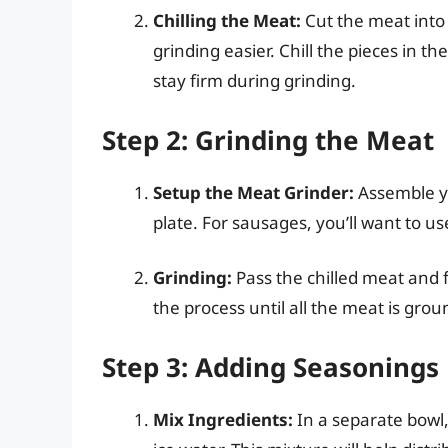
Chilling the Meat:
Cut the meat into 
grinding easier. Chill the pieces in t
stay firm during grinding.
Step 2: Grinding the Meat
Setup the Meat Grinder:
Assemble yo
plate. For sausages, you’ll want to u
Grinding:
Pass the chilled meat and 
the process until all the meat is grou
Step 3: Adding Seasonings
Mix Ingredients:
In a separate bowl,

· · · · ·

### PROMPT
Copy the text from every row above word for word, leaving out the pictures.

### EXPECTED ANSWER
Chilling the Meat:
Cut the meat into 
grinding easier. Chill the pieces in t
stay firm during grinding.
Step 2: Grinding the Meat
Setup the Meat Grinder:
Assemble yo
plate. For sausages, you’ll want to u
Grinding:
Pass the chilled meat and 
the process until all the meat is grou
Step 3: Adding Seasonings
Mix Ingredients:
In a separate bowl,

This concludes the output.